The people in the fight: New faculty, interim leadership, a new director on the horizon
Treating veterinary cancer is not for the faint of heart. Pets’ shorter lifespans, coupled with the inherent lethality of many cancers, makes oncology a specialty that attracts those who are motivated to fight long odds. And for many clinicians and researchers, more of the same is just not good enough.
“The cancers I focus on in my research have some of the direst prognoses in veterinary medicine. Many of these cancers, like osteosarcoma and pancreatic tumors, are also very aggressive in humans,” said Tuohy, who is exploring new therapies for these deadly tumors. “The survival expectation of dogs and people with osteosarcoma, as one example, hasn’t improved in decades. It’s such a painful cancer for patients and often highly metastatic.”
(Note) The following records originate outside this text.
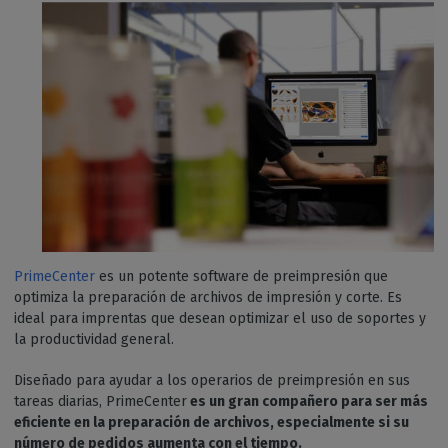
PrimeCenter
es un potente software de preimpresión que
optimiza la preparación de archivos de impresión y corte. Es
ideal para imprentas que desean optimizar el uso de soportes y
la productividad general.
Diseñado para ayudar a los operarios de preimpresión en sus
tareas diarias, PrimeCenter
es un gran compañero para ser más
eficiente en la preparación de archivos, especialmente si su
número de pedidos aumenta con el tiempo.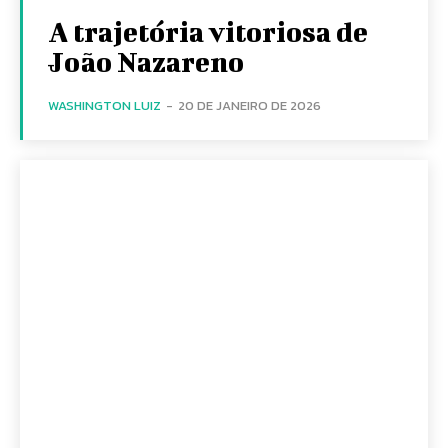
A trajetória vitoriosa de
João Nazareno
WASHINGTON LUIZ
-
20 DE JANEIRO DE 2026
In the face of such bleak prognoses, Tuohy still believes that abstract questions are less important than the lives of her patients. “I think it’s important to hold on to the positive outcomes,” she said, “but also remember the cases where things didn’t go well. We have to do that if we’re going to improve outcomes.”
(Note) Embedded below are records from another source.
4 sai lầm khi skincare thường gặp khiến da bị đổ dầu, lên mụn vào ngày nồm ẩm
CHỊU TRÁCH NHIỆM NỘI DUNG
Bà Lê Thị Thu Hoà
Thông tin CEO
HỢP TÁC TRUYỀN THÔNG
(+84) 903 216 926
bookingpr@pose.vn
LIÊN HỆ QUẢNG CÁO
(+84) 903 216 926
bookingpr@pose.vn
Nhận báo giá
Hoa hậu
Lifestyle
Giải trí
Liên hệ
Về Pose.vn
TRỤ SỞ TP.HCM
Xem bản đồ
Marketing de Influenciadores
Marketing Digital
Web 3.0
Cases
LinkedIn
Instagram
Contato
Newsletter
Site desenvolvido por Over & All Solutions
Tina Pegg, the owner of Bradford, an 11-year-old mountain cur mix, shares Tuohy’s outlook.
Bradford, a protective, quirky dog that, Pegg said, “just showed up” right before Thanksgiving in 2011, had a big personality. Diagnosed with a pancreatic tumor that metastasized to a lymph node, Bradford recently died after undergoing an experimental procedure on the tumor.
Although the outcome wasn’t what was hoped for, Pegg understands the value of Bradford’s treatment. “Bradford was a trailblazer. He did what he had to do to contribute [to the advancement of science], and then he was ready to move on,” said Pegg. “I truly believe this was the right path for him.”
As the new center’s interim director, Tuohy is surrounded by a team that shares her commitment to improving outcomes for animals like Bradford. Joining Athanasiadi, Dervisis, and Klahn, three new veterinarians were recently hired, expanding the ranks of the 11 doctors, six technicians, and four staff members who support the center’s operations.
Radiation and medical oncologist Keiko Murakami has distinctive credentials, having completed two demanding residencies: one in radiation oncology at Purdue University, and one in medical oncology at Auburn University.
Oncologic surgeon Brittany Ciepluch completed an internship at the University of Florida, a residency at Texas A&M, and a surgical oncology fellowship at Colorado State University.
Nick Rancilio, a radiation oncologist and researcher who arrived from Auburn University, focuses on stereotactic and hypofractionated radiation therapy, techniques designed to deliver precisely targeted radiation in fewer treatments.
In addition, a search for a permanent director to lead the growing team of cancer experts has been opened. “We’re hoping,” said Tuohy, “to find someone who is passionate about advancing the diagnosis, treatment, and prevention of cancer in pets, as well as promoting the principles of One Health to achieve progress in cancer care for animals and people.”
Well prepared in the face of difficult and sometimes emotionally painful work, the oncology team at the Animal Cancer Center is committed to uncovering ways to extend and improve the quality of their patients’ lives. Like Tina Pegg’s description of her dog’s journey, they, too, believe they are on the right path.